Help to Buy versus Proportunity
He continued that Help to Buy was limited as it was only available on new builds and had price restrictions.
Proportunity caters to all homes and has “common sense” restrictions, where it uses technology to calculate if the property is a good investment and will increase its equity, and to ensure the buyer doesn’t pay more than they should.
Other benefits of Proportunity are that a borrower can get onto the property ladder and build equity faster.
Toader explained that as the shared equity loan reduced the size of the deposit a borrower had to raise, the money that would have been used for deposit could be used to renovate and improve the house instead, which could improve its value if certain assets were added.
With the Help to Buy scheme slated to end in March 2023, lenders are debating what solutions will fill the gap.
The latest government figures show that 339,347 properties were purchased with an equity loan between 2013 and 2021, with a total value of equity loans pegged at £20.9bn, and value of properties under scheme totals £94.4bn.
Toader said Proportunity wanted to support the transition as much as possible and it wanted to become the “go-to solution”.
He said: “Everyone’s struggling towards other solutions, but to be brutally honest, there’s also a bit of paying lip service to coming up or partnering with a solution.”
He added: “I think there’s going to be some of these solutions where committees approve them and say we’re doing something when in reality it won’t be pressure tested and it won’t be customer proven. This is a hard business.
“You will see that they might fall flat on their face, and then I think they’ll scramble at the end to pick up whatever offering from the market is available. We’re already proven and we’re building to be able to support the whole ecosystem when Help to Buy goes away.”
Toader said he thought more solutions would come to the market but they would come from new players rather than incumbents as they had “more focused teams pushing boundaries”.
“We think that everyone’s trying different flavours. I think you need to take these propositions and look at them in the detail and understand if they’re beneficial or not for the customer. There’s different elements, there’s some rent to buy options, equity options,” he explained.
Technology to predict equity
He said Proportunity’s technology, which combines 150 factors, 50 related to property and 100 to micro-economic aspects, would show what the value of a property is going to be and then give it a ranking.

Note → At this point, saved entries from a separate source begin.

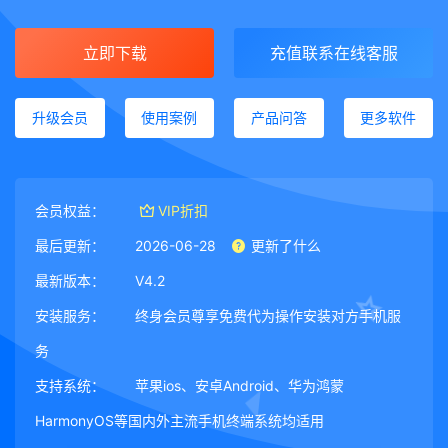
立即下载
充值联系在线客服
升级会员
使用案例
产品问答
更多软件
会员权益：
VIP折扣
最后更新：
2026-06-28
更新了什么
最新版本：
V4.2
安装服务：
终身会员尊享免费代为操作安装对方手机服
务
支持系统：
苹果ios、安卓Android、华为鸿蒙
HarmonyOS等国内外主流手机终端系统均适用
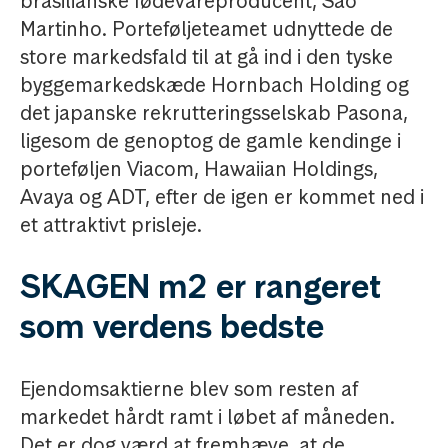
brasilianske fødevareproducent, Sao
Martinho. Porteføljeteamet udnyttede de
store markedsfald til at gå ind i den tyske
byggemarkedskæde Hornbach Holding og
det japanske rekrutteringsselskab Pasona,
ligesom de genoptog de gamle kendinge i
porteføljen Viacom, Hawaiian Holdings,
Avaya og ADT, efter de igen er kommet ned i
et attraktivt prisleje.
SKAGEN m2 er rangeret
som verdens bedste
Ejendomsaktierne blev som resten af
markedet hårdt ramt i løbet af måneden.
Det er dog værd at fremhæve, at de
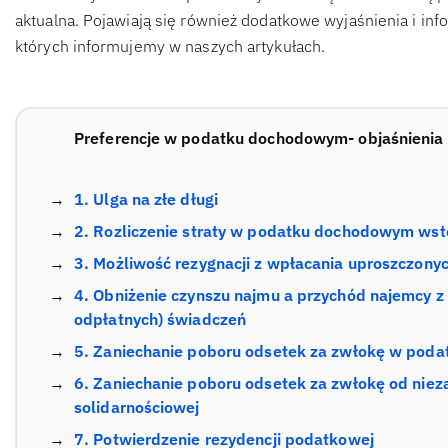
aktualna. Pojawiają się również dodatkowe wyjaśnienia i in
których informujemy w naszych artykułach.
Preferencje w podatku dochodowym- objaśnienia
1. Ulga na złe długi
2. Rozliczenie straty w podatku dochodowym wst
3. Możliwość rezygnacji z wpłacania uproszczony
4. Obniżenie czynszu najmu a przychód najemcy z 
odpłatnych) świadczeń
5. Zaniechanie poboru odsetek za zwłokę w poda
6. Zaniechanie poboru odsetek za zwłokę od niez
solidarnościowej
7. Potwierdzenie rezydencji podatkowej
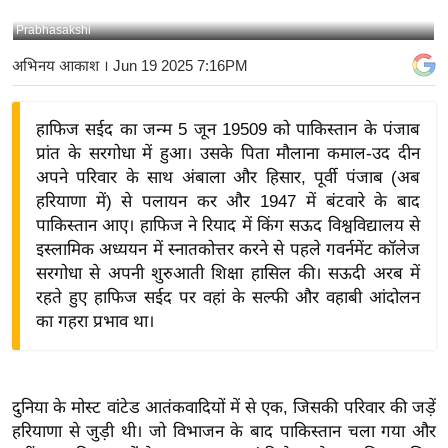
य
Prabhasakshi
बि
अभिनय आकाश
। Jun 19 2025 7:16PM
ज़
ने
हाफिज सईद का जन्म 5 जून 19509 को पाकिस्तान के पंजाब
स
प्रांत के सरगोधा में हुआ। उसके पिता मौलाना कमाल-उद दीन
उ
अपने परिवार के साथ अंबाला और हिसार, पूर्वी पंजाब (अब
द्यो
हरियाणा में) से पलायन कर और 1947 में बंटवारे के बाद
ग
पाकिस्तान आए। हाफिज ने रियाद में किंग सऊद विश्वविद्यालय से
ज
इस्लामिक अध्ययन में स्नातकोत्तर करने से पहले गवर्नमेंट कॉलेज
ग
सरगोधा से अपनी शुरुआती शिक्षा हासिल की। सऊदी अरब में
त
रहते हुए हाफिज सईद पर वहां के सल्फी और वहाबी आंदोलन
का गहरा प्रभाव था।
वि
शे
ष
ज्ञ
दुनिया के मोस्ट वांटेड आतंकवादियों में से एक, जिसकी परिवार की जड़ें
रा
हरियाणा से जुड़ी थी। जो विभाजन के बाद पाकिस्तान चला गया और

It would also allow people to see if a property is undervalued and which properties were growing very fast, and this could help eliminate barriers to borrowing.
He added that there was a “bug in the mortgage formula” as it does not adequately account for different equity risk in different homes.
Toader said getting sufficient historical data was challenging but that Proportunity was “trying to turn it into a science”.
He explained: “We’re really working to fix this because we can see the benefit from it and for us. A lot of customers redo these properties and then it’s great for them because they improve the equity, they build the property they exactly want and then afterwards they get to live in a nice area in a bigger home.”